REQUEST A:
In the switch thread, which router did the first poster buy to replace the old Craftsman?
REQUEST B:
Return the stretch of the switch thread from "## Mike Wingate" through "NVR footswitch fitted.".

# Safety Power Tool Switch



## kmcbride21 (Nov 12, 2009)

Hello, all. I am currently working on building my own router table. I just picked up a Dewalt DW618PK this past weekend, but haven't had a chance to use it yet. This is to replace an older Craftsman router that locked up on me.

My question is in relation to the Rockler "Safety Power Tool Switch". Does anybody know the approximate dimensions of this switch? I have almost completed my drawing in Sketchup and showed it to a buddy of mine. His first comment was "where is the switch"? I don't know how I forgot the switch! Now I must change some of my design, and need the dimension, as this is the switch I'm planning on using.

Thank you. I have already learned a great deal by reading the posts.


----------



## bobj3 (Jan 17, 2006)

Hi Keith

The best "Safety Power Tool Switch" is one the router came with it 

The power plug, once it's pulled it can't run  no how no way and it's so easy to use, no tools needed to install it, you just need to put in a outlet right on the cabinet so it's very easy to get to 

Like they say RTM ,they state that in a every manual, PULL THE PLUG...anytime you work on it..

=========


kmcbride21 said:


> Hello, all. I am currently working on building my own router table. I just picked up a Dewalt DW618PK this past weekend, but haven't had a chance to use it yet. This is to replace an older Craftsman router that locked up on me.
> 
> My question is in relation to the Rockler "Safety Power Tool Switch". Does anybody know the approximate dimensions of this switch? I have almost completed my drawing in Sketchup and showed it to a buddy of mine. His first comment was "where is the switch"? I don't know how I forgot the switch! Now I must change some of my design, and need the dimension, as this is the switch I'm planning on using.
> 
> Thank you. I have already learned a great deal by reading the posts.


----------



## Mike Wingate (Apr 26, 2009)

I do like a switch than can be turned off easily. I have a few footswitches at home, and everything in my school workshop has an NVR footswitch fitted.


----------



## Clouseau (Oct 12, 2009)

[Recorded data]
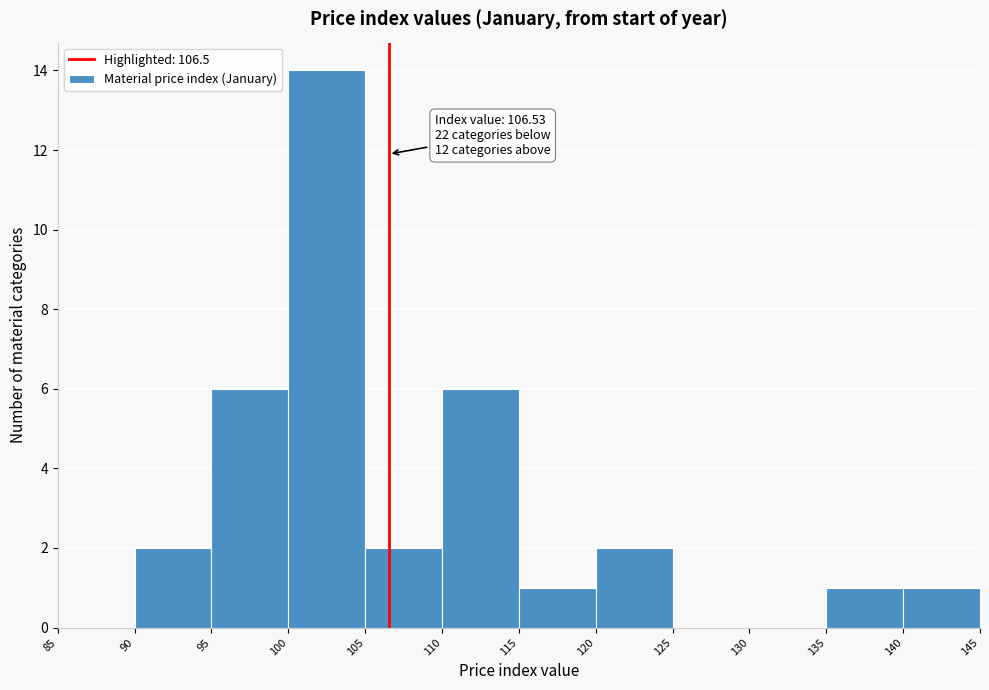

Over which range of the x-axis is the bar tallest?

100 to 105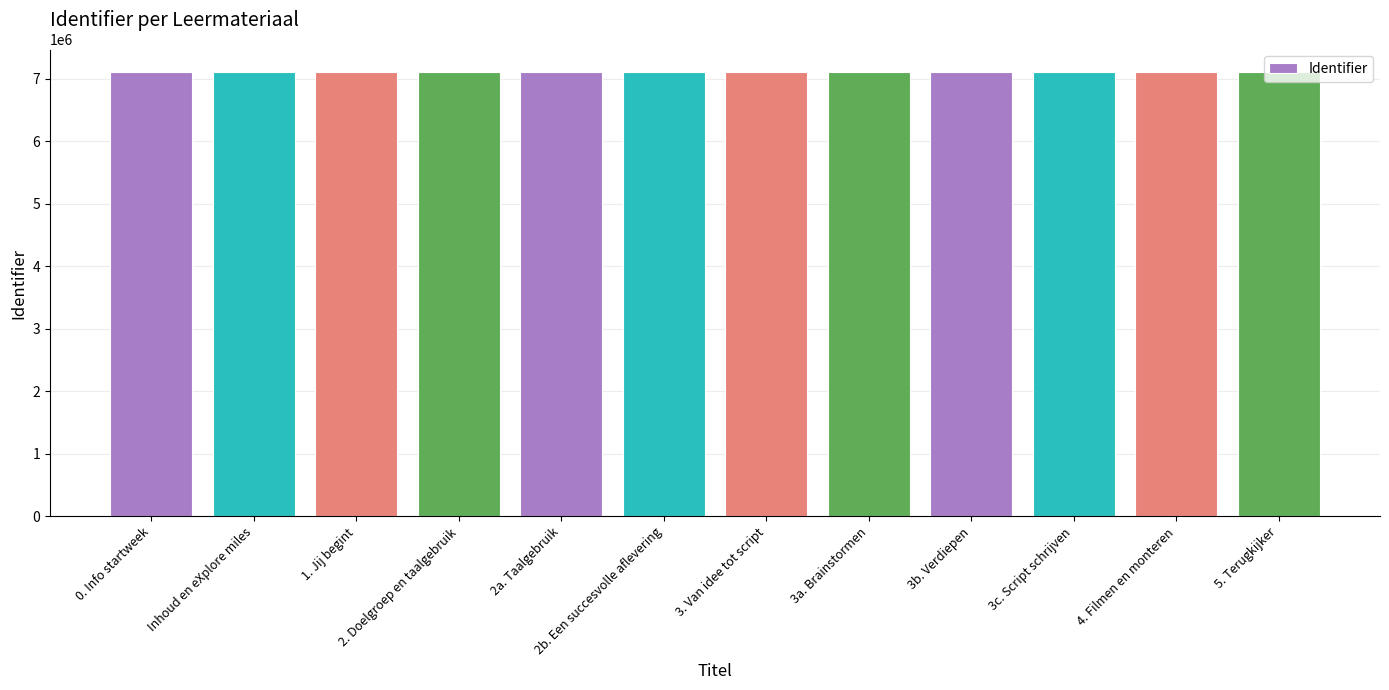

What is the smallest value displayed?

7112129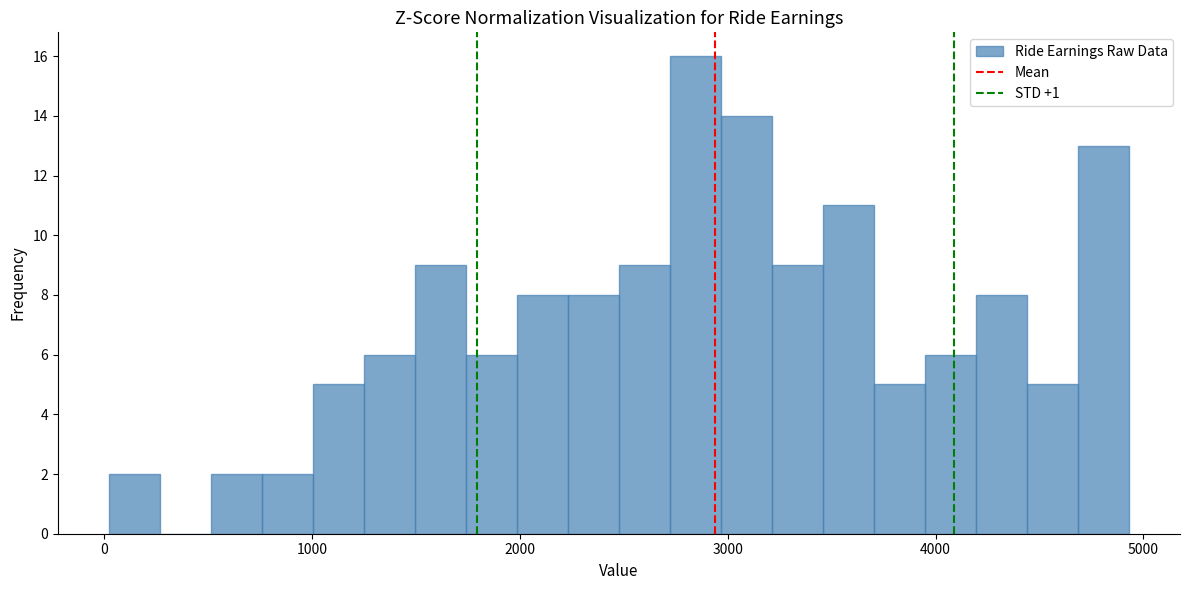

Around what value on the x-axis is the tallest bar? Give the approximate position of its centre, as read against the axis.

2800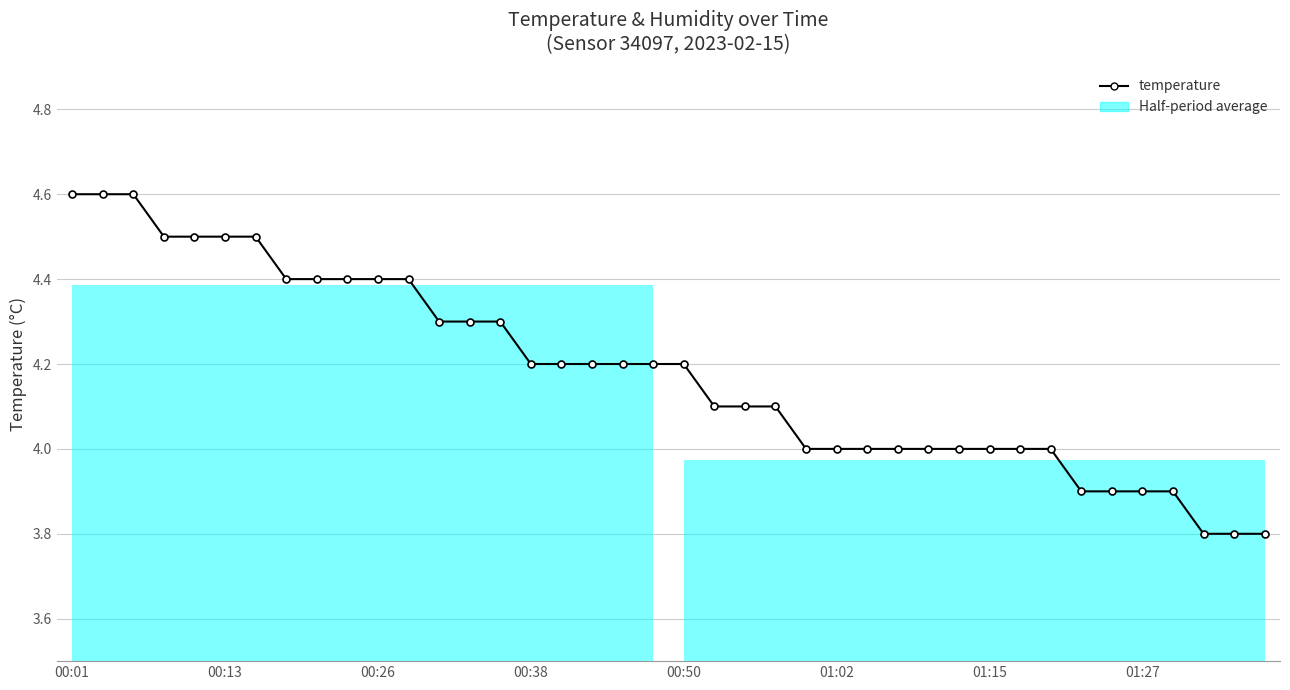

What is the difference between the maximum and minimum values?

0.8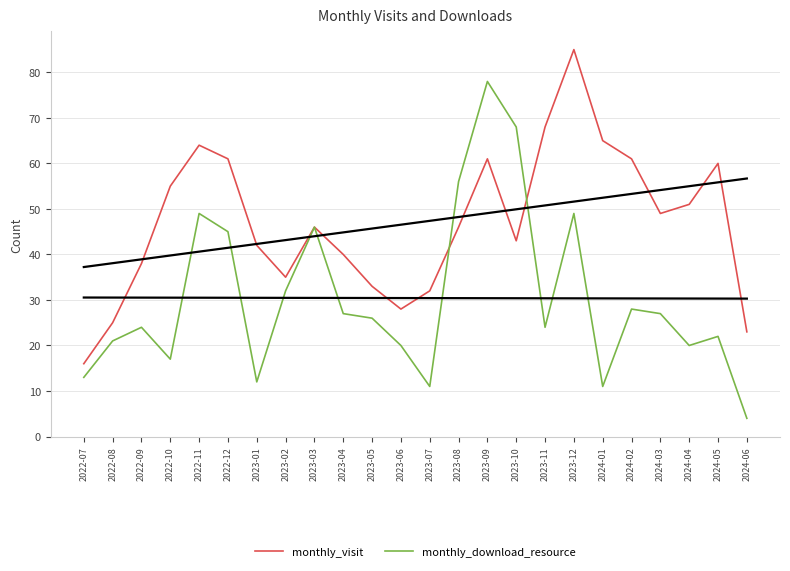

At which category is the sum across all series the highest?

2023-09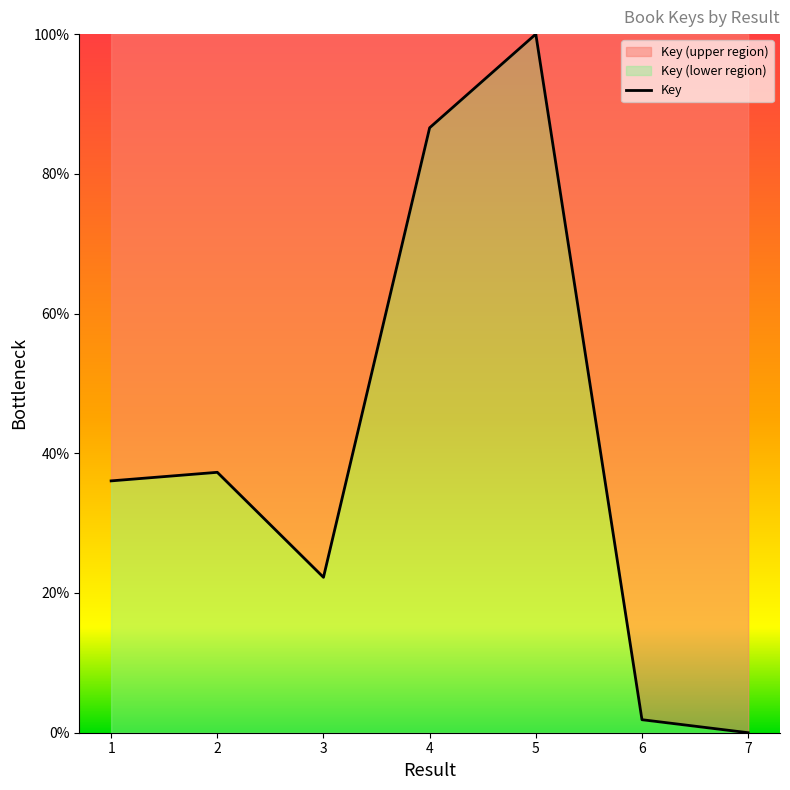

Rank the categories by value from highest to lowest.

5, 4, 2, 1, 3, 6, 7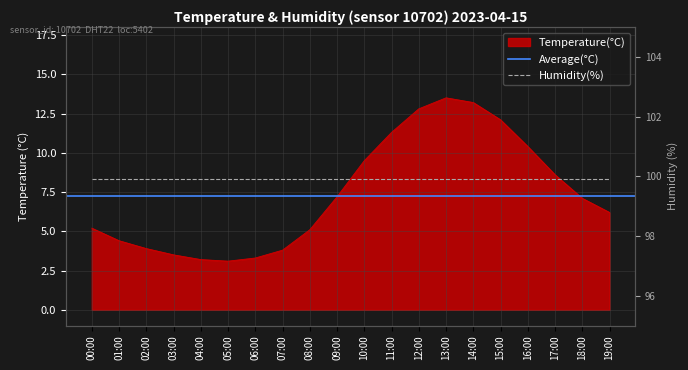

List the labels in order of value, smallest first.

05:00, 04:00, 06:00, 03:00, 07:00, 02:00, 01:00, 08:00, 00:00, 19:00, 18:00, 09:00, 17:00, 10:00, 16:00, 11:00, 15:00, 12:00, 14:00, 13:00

TASK RESPONSE A:
A Dewalt DW618PK.

TASK RESPONSE B:
## Mike Wingate (Apr 26, 2009)

I do like a switch than can be turned off easily. I have a few footswitches at home, and everything in my school workshop has an NVR footswitch fitted.